In the data that follows, find each line containing "resource" and copy it.

Source records:
|---|
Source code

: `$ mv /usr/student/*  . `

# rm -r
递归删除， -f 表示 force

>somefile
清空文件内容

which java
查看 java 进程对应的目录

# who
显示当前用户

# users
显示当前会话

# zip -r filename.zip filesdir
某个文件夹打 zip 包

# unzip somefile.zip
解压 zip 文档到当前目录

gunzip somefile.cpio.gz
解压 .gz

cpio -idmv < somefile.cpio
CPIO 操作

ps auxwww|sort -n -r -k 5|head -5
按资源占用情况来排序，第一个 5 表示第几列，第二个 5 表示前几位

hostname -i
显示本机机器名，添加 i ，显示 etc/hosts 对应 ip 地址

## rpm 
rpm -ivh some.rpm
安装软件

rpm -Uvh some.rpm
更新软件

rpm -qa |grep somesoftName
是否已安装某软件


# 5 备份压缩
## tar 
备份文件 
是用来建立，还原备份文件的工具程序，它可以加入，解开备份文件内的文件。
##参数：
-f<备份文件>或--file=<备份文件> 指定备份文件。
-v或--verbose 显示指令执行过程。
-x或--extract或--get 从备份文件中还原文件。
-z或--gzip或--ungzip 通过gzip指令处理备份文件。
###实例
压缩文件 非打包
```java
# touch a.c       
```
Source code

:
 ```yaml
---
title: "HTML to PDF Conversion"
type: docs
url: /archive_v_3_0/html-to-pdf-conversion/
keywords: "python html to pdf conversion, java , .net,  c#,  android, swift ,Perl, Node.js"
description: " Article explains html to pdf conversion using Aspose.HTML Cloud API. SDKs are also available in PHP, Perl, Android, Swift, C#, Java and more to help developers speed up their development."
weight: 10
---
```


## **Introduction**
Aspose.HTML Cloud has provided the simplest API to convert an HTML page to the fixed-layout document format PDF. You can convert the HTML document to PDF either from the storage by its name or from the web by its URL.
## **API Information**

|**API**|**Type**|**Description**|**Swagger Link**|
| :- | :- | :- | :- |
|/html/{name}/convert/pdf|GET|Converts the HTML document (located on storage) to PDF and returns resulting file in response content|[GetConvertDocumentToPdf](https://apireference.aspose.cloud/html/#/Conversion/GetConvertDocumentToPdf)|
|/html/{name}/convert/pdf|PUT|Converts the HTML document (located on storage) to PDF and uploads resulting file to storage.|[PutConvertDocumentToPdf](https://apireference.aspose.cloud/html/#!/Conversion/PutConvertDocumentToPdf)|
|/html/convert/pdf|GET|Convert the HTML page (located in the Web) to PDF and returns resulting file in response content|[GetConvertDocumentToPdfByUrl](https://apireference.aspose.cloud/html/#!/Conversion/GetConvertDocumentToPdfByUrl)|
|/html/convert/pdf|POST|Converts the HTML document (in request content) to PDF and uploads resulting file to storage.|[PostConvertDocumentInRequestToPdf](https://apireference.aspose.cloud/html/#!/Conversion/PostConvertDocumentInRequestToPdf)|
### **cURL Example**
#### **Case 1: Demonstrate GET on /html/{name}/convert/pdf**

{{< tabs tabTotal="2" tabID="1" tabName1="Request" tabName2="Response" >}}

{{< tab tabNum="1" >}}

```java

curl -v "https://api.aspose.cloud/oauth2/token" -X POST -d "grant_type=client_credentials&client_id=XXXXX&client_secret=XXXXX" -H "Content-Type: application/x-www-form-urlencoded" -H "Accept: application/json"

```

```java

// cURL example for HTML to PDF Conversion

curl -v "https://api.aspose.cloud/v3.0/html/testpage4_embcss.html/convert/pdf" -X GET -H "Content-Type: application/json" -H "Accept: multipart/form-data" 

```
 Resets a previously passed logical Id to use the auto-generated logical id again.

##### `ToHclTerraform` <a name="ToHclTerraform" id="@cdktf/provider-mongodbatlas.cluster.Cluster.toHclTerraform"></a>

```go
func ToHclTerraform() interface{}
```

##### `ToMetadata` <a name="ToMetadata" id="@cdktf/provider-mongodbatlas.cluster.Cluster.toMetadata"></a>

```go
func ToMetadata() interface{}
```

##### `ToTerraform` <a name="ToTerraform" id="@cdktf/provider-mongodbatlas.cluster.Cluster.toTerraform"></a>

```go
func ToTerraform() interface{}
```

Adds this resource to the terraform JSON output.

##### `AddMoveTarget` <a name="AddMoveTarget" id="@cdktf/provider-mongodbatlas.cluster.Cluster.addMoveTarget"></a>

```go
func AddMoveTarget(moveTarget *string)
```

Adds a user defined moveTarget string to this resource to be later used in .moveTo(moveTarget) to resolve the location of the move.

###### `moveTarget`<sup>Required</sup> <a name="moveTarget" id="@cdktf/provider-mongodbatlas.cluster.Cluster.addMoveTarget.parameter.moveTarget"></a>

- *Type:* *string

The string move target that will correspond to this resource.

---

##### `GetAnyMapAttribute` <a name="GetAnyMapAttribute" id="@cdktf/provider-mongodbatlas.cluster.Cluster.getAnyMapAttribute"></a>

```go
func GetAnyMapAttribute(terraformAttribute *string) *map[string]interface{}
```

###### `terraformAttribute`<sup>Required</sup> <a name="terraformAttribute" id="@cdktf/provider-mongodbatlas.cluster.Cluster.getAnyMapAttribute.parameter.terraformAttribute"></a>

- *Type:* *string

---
|---|
Response:
Adds this resource to the terraform JSON output.
Adds a user defined moveTarget string to this resource to be later used in .moveTo(moveTarget) to resolve the location of the move.
The string move target that will correspond to this resource.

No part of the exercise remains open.